GoekeLab / bambu

Reference-guided transcript discovery and quantification for long read RNA-Seq data
GNU General Public License v3.0
171 stars 22 forks source link

NDR and novelTranscript columns do not exist in mcols(se) #426

Closed abcdtree closed 1 month ago

abcdtree commented 2 months ago

Hi,

I am running bambu to discovery novel transcripts. However, after I ran bambu. The code line about novel transcripts filtering did not work. se.novel = se[mcols(se)$novelTranscript,]

I checked the data structure of mcols(se) which was used to filter as below:

mcols(se)
DataFrame with 229580 rows and 4 columns
                               TXNAME             GENEID      txid          eqClassById
                          <character>        <character> <integer>        <IntegerList>

There is no novelTranscript column. I tried to adjust NDR parameter, but I found mcols(se)$NDR also return NULL.

This is the bambu command I ran, did I missed any parameter? se <- bambu(reads = bfl, annotations = bambuAnnotations, genome = ref.file, NDR = 1, quant=FALSE)

Thanks

Josh

andredsim commented 2 months ago

Hi Josh,

Have you perhaps saved and reloaded the object as a gtf and then used prepareAnnotations on it. Unfortunately once the new annotations are saved as a gtf some of the metadata is lost, and can't be recovered. To save this information it is better to save the output se object as an rds with saveRDS() and load it back in with loadRDS().

If this isn't the issue perhaps you can try running the test data (see installation in the documentation) to see if you get the NDR and novelTranscript columns in the output. If you do not with your data still let me know.

Finally the input to your annotations parameter bambuAnnotations. Is this just the loaded in reference gtf file using prepareAnnotations, or is this the gtf file from bambu's output?

Kind Regards, Andre Sim

abcdtree commented 1 month ago

Thanks Andre for your patient reply.

The bambuAnnotations is just the reference gtf file (Human GRCh38 genome) I loaded. It is not the extended gtf from bambu output.

gtf.file <- "/home/*/gencode.v35.annotation.gtf"
bambuAnnotations <- prepareAnnotations(gtf.file)
se <- bambu(reads = bfl, annotations = bambuAnnotations, genome = ref.file, NDR = 1,quant=FALSE)
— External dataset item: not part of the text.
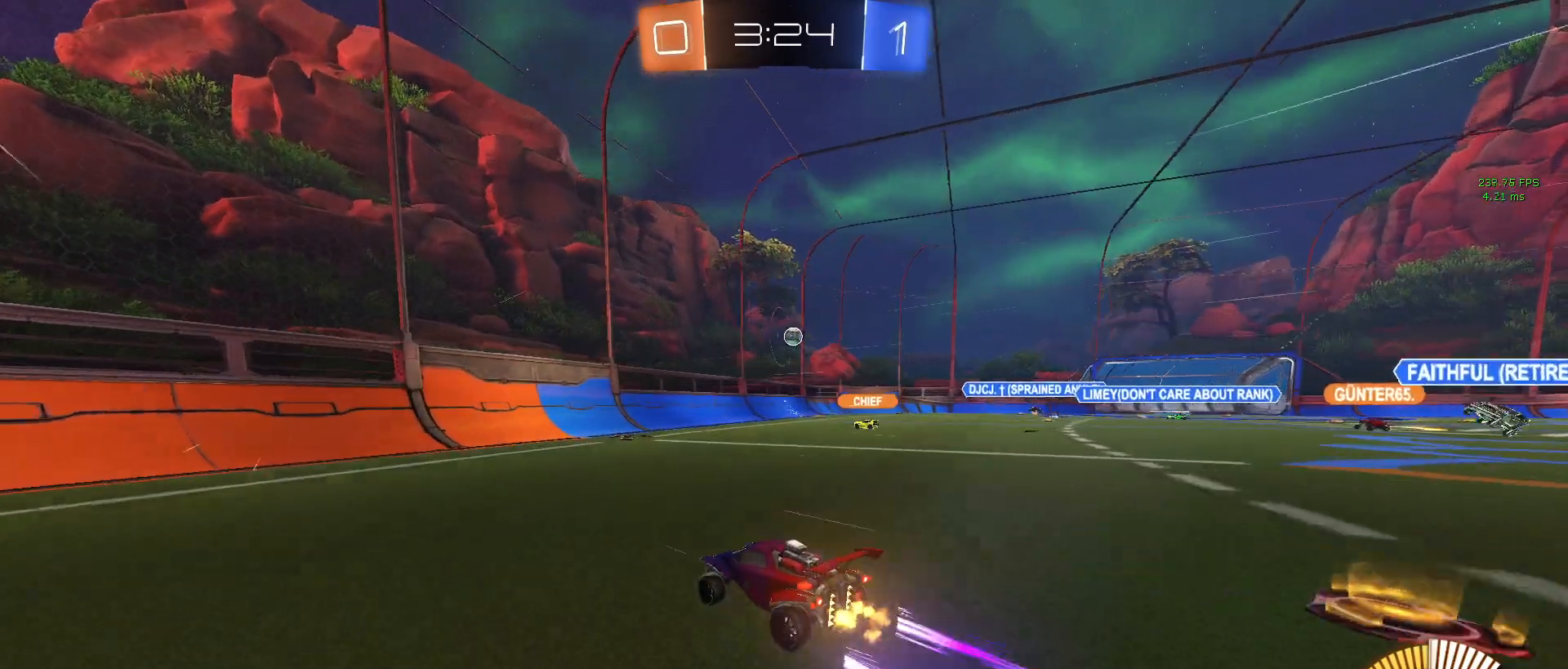
{"buttons": ["R2"], "left_stick": "center", "right_stick": "center", "events": [[217, "R2", "down"], [350, "L2", "up"], [500, "left_stick", "center"]]}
Am I understanding the whole process wrong?

Thanks again,

Josh

abcdtree commented 1 month ago

@andredsim Hi Andre, I ran the test dataset and it gives all the novel transcripts information. I suspect that the gtf annotation I used may have some problem. I will find another one to test again. Thanks for your help.

Josh

andredsim commented 1 month ago

I hope a new gtf file works for you. If it still continues to not work, feel free to reopen this, as we do want the prepareAnnotations() function to be robust to different types of gtf files.